* _What you need to do_:
A) Answer from the ADHD passage, one line each:
(i) How many theaters make up the multiplex?
(ii) Which police department does the officer belong to?
(iii) What did the writer smash into after misstepping?
B) Print a section of the ADHD passage word for word, beginning at the words "Imagine yourself in" and stopping after "scene, word, character.".

Imagine yourself in a multiplex movie theater. Curiously, no walls separate the half-dozen theaters that form the multiplex. Miraculously, you are watching six different screens all at once, thoroughly understanding and enjoying every scene, word, character.
Welcome to ADHD.
[You in the Real World, be sure to click on the red underlined hyperlinks! And know these accounts are true … without exaggeration!]
In a day and age when police officers are vilified as uncaring even as they lose their lives protecting us, this personal experience needs to be shared.
A true story, clarifies Screen One, involving exchanges between a dedicated Rossford Police Department officer (given a fictitious name for privacy) and you, Boss, the town “walker.”
Good morn, Officer Taylor –
You came to my home in swift response to a woman’s dog running loose and chasing me. (Trying to escape the big black dog’s wrath, I suffered an injured left knee and wrenched back when I misstepped and smashed into a silver car instead of hopping atop its hood.)

* _The data_:
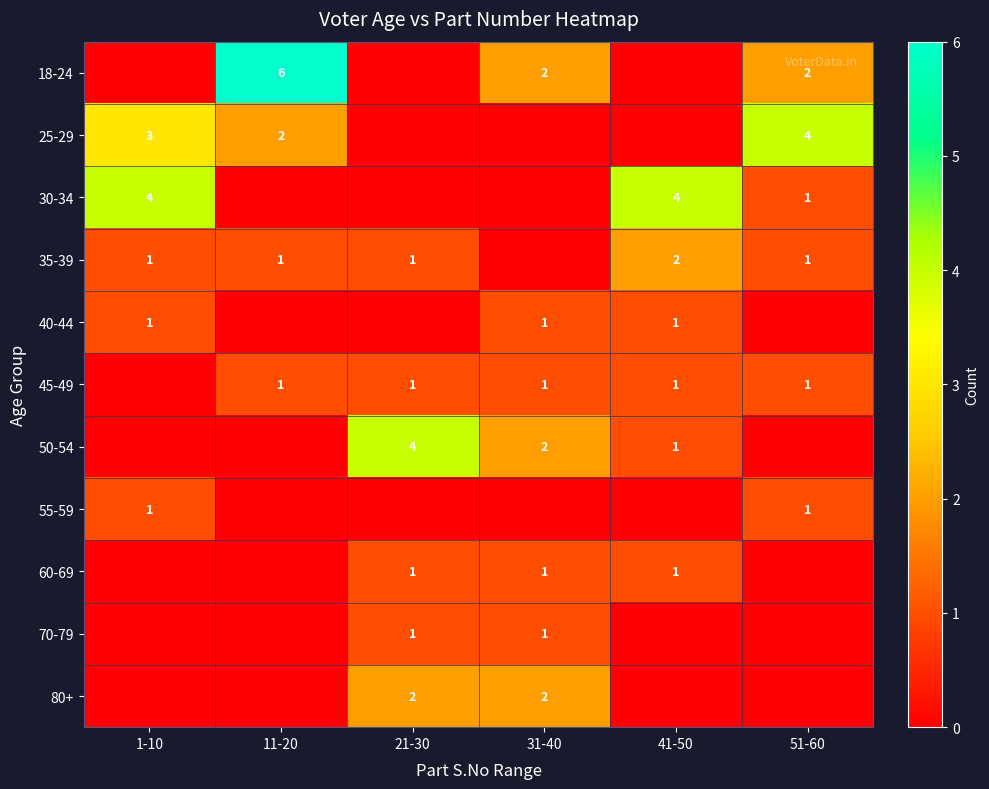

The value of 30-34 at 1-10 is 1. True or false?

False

* _Answers for each item_:
A)
(i) A half-dozen (six).
(ii) The Rossford Police Department.
(iii) A silver car.

B)
Imagine yourself in a multiplex movie theater. Curiously, no walls separate the half-dozen theaters that form the multiplex. Miraculously, you are watching six different screens all at once, thoroughly understanding and enjoying every scene, word, character.